┏━━

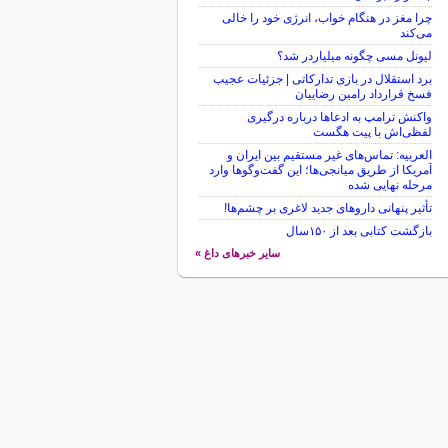
چرا مغز در هنگام خواب، انرژی خود را خالی
می‌کند
لیونل مسی چگونه میلیاردر شد؟
برد استقلال در بازی تدارکاتی | جزئیات عجیب
فسخ قرارداد رامین رضاییان
واکنش ترامپ به ادعاها درباره درگیری
لفظی‌اش با پیت هگست
العربیه: تماس‌های غیر مستقیم بین ایران و
آمریکا از طریق میانجی‌ها؛ این گفت‌و‌گو‌ها وارد
مرحله نهایی شده
تأثیر پنهانی داروهای جدید لاغری بر چشم‌ها!
بازگشت کتابی بعد از ۱۵۰سال
سایر خبرهای داغ »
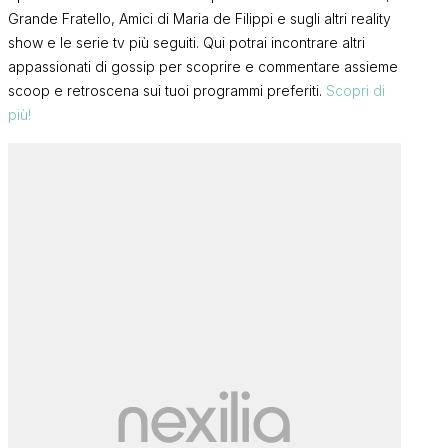
Grande Fratello, Amici di Maria de Filippi e sugli altri reality
show e le serie tv più seguiti. Qui potrai incontrare altri
appassionati di gossip per scoprire e commentare assieme
scoop e retroscena sui tuoi programmi preferiti.
Scopri di
più!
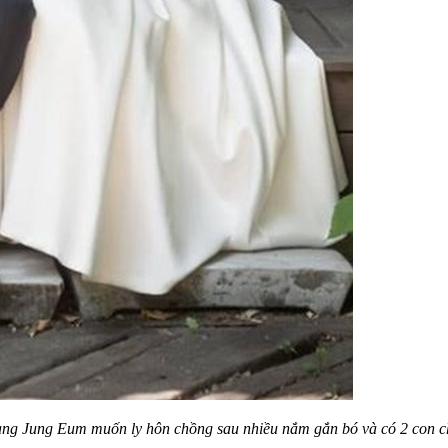
g Jung Eum muốn ly hôn chồng sau nhiều nắm gắn bó và có 2 con 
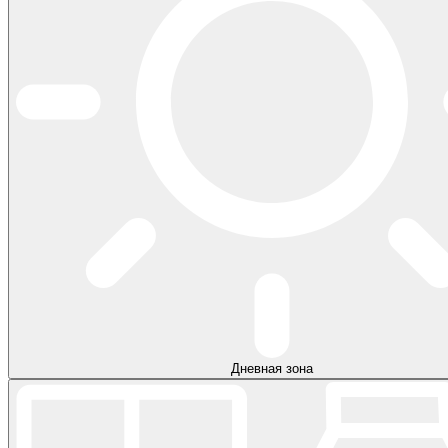
Дневная зона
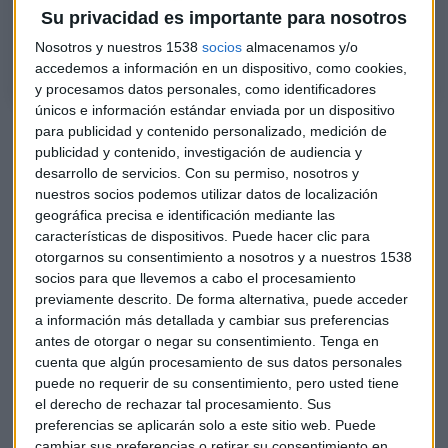
General de AICE, Álvaro Mitjans director general de APPA-
Su privacidad es importante para nosotros
Biocarburantes y José Ramón Freire, director general de Bio-e
Nosotros y nuestros 1538
socios
almacenamos y/o
accedemos a información en un dispositivo, como cookies,
y procesamos datos personales, como identificadores
únicos e información estándar enviada por un dispositivo
Un cambio en la perspectiva europea
para publicidad y contenido personalizado, medición de
publicidad y contenido, investigación de audiencia y
Elena Mateos, directora general de AICE
, destacó que
desarrollo de servicios.
Con su permiso, nosotros y
"los combustibles líquidos representan más del 54% de toda
nuestros socios podemos utilizar datos de localización
la energía que se consume en España" y que para alcanzar
geográfica precisa e identificación mediante las
características de dispositivos. Puede hacer clic para
la neutralidad de emisiones es fundamental desarrollar
otorgarnos su consentimiento a nosotros y a nuestros 1538
alternativas renovables para este sector.
socios para que llevemos a cabo el procesamiento
previamente descrito. De forma alternativa, puede acceder
"Tenemos la industria, que además es la más competitiva y
a información más detallada y cambiar sus preferencias
flexible de Europa, y tenemos toda la materia prima
antes de otorgar o negar su consentimiento.
Tenga en
sostenible, principalmente residuos, para producirlos aquí",
cuenta que algún procesamiento de sus datos personales
afirmó Mateos.
puede no requerir de su consentimiento, pero usted tiene
el derecho de rechazar tal procesamiento. Sus
José Ramón Freire, director general de Bio-e
, enfatizó la
preferencias se aplicarán solo a este sitio web. Puede
oportunidad que representan estos combustibles tanto en
cambiar sus preferencias o retirar su consentimiento en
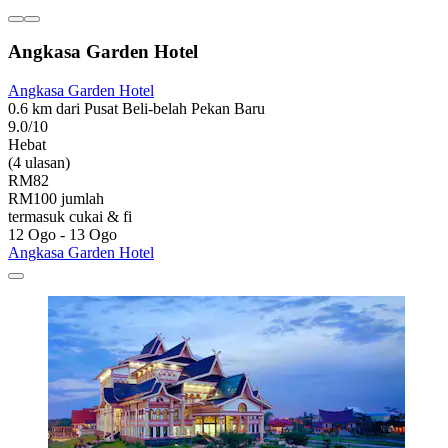
Angkasa Garden Hotel
Angkasa Garden Hotel
0.6 km dari Pusat Beli-belah Pekan Baru
9.0/10
Hebat
(4 ulasan)
RM82
RM100 jumlah
termasuk cukai & fi
12 Ogo - 13 Ogo
Angkasa Garden Hotel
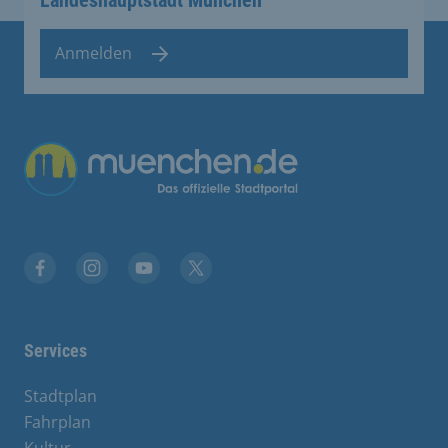
Anmelden
Übergreifende Links
Facebook
Instagram
YouTube
X
Services
Stadtplan
Fahrplan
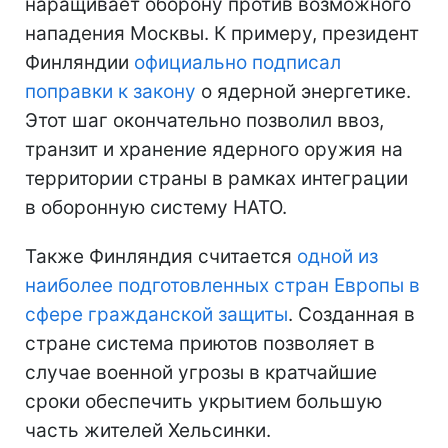
наращивает оборону против возможного
нападения Москвы. К примеру, президент
Финляндии
официально подписал
поправки к закону
о ядерной энергетике.
Этот шаг окончательно позволил ввоз,
транзит и хранение ядерного оружия на
территории страны в рамках интеграции
в оборонную систему НАТО.
Также Финляндия считается
одной из
наиболее подготовленных стран Европы в
сфере гражданской защиты
. Созданная в
стране система приютов позволяет в
случае военной угрозы в кратчайшие
сроки обеспечить укрытием большую
часть жителей Хельсинки.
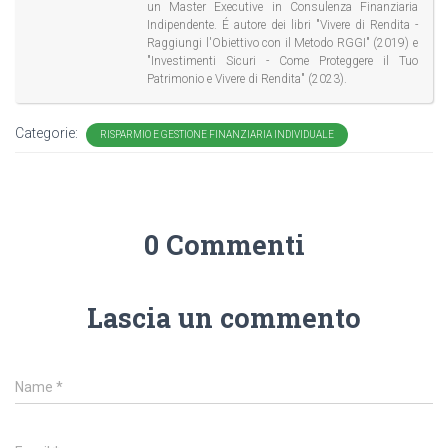
un Master Executive in Consulenza Finanziaria
Indipendente. É autore dei libri "Vivere di Rendita -
Raggiungi l'Obiettivo con il Metodo RGGI" (2019) e
"Investimenti Sicuri - Come Proteggere il Tuo
Patrimonio e Vivere di Rendita" (2023).
Categorie:
RISPARMIO E GESTIONE FINANZIARIA INDIVIDUALE
0 Commenti
Lascia un commento
Name
*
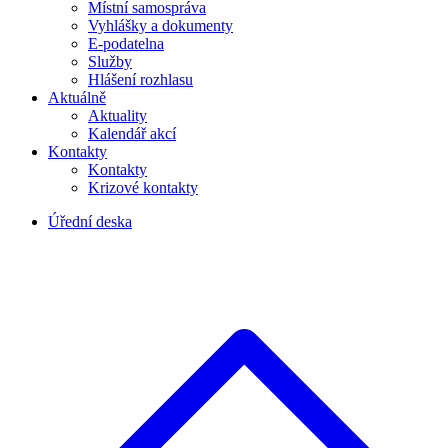
Místní samospráva
Vyhlášky a dokumenty
E-podatelna
Služby
Hlášení rozhlasu
Aktuálně
Aktuality
Kalendář akcí
Kontakty
Kontakty
Krizové kontakty
Úřední deska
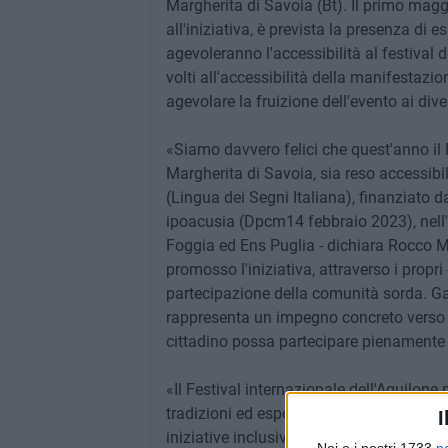
Margherita di Savoia (Bt). Il primo magg
all'iniziativa, è prevista la presenza di e
agevoleranno l'accessibilità al festival 
volti all'accessibilità della manifestazio
agevolare la fruizione dell'evento ai div
«Siamo davvero felici che quest'anno il 
Margherita di Savoia, sia reso accessibile
(Lingua dei Segni Italiana), finanziato d
ipoacusia (Dpcm14 febbraio 2023), nell'a
Foggia ed Ens Puglia - dichiara Rocco Mo
promosso l'iniziativa, attraverso i propri 
partecipazione della comunità sorda. Garan
rappresenta un impegno concreto verso u
cittadino possa partecipare pienamente 
«Il Festival internazionale dell'Aquilone
tradizioni ed esperienze diverse – affe
I
iniziative inclusive, come quella dedic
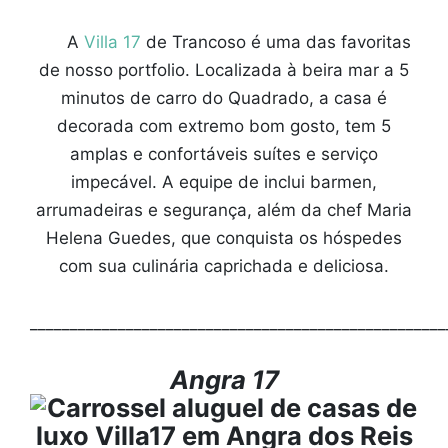
A
Villa 17
de Trancoso é uma das favoritas
de nosso portfolio. Localizada à beira mar a 5
minutos de carro do Quadrado, a casa é
decorada com extremo bom gosto, tem 5
amplas e confortáveis suítes e serviço
impecável. A equipe de inclui barmen,
arrumadeiras e segurança, além da chef Maria
Helena Guedes, que conquista os hóspedes
com sua culinária caprichada e deliciosa.
____________________________________________________
Angra 17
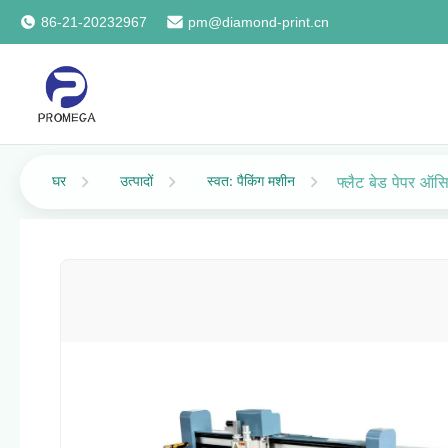
86-21-20232967
pm@diamond-print.cn
घर
उत्पादों
स्वत: पैकिंग मशीन
फ्लैट बेड पेपर ऑसि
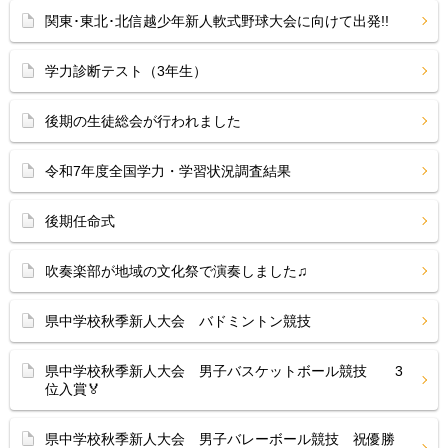
関東･東北･北信越少年新人軟式野球大会に向けて出発!!
学力診断テスト（3年生）
後期の生徒総会が行われました
令和7年度全国学力・学習状況調査結果
後期任命式
吹奏楽部が地域の文化祭で演奏しました♫
県中学校秋季新人大会 バドミントン競技
県中学校秋季新人大会 男子バスケットボール競技 3
位入賞🏅
県中学校秋季新人大会 男子バレーボール競技 祝優勝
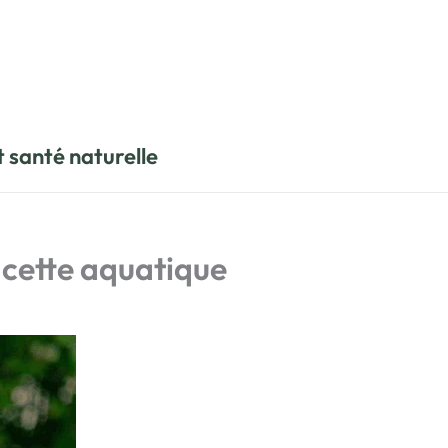
t santé naturelle
r cette aquatique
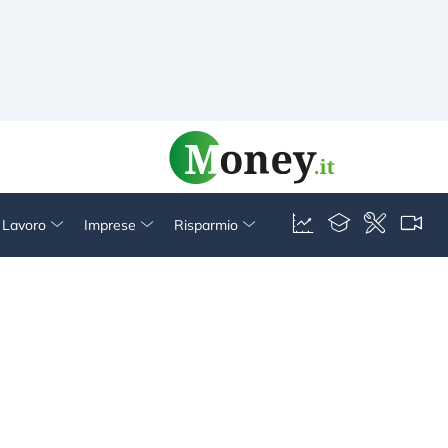
& Lavoro
Imprese
Risparmio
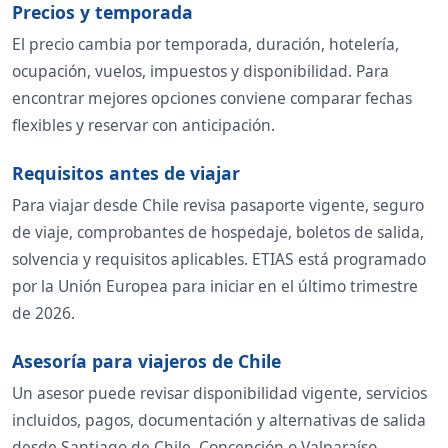
Precios y temporada
El precio cambia por temporada, duración, hotelería,
ocupación, vuelos, impuestos y disponibilidad. Para
encontrar mejores opciones conviene comparar fechas
flexibles y reservar con anticipación.
Requisitos antes de viajar
Para viajar desde Chile revisa pasaporte vigente, seguro
de viaje, comprobantes de hospedaje, boletos de salida,
solvencia y requisitos aplicables. ETIAS está programado
por la Unión Europea para iniciar en el último trimestre
de 2026.
Asesoría para viajeros de Chile
Un asesor puede revisar disponibilidad vigente, servicios
incluidos, pagos, documentación y alternativas de salida
desde Santiago de Chile, Concepción o Valparaíso.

┗━━

Scan the records above and tell how many lines include the word "socios"; the number is all that should be written.

3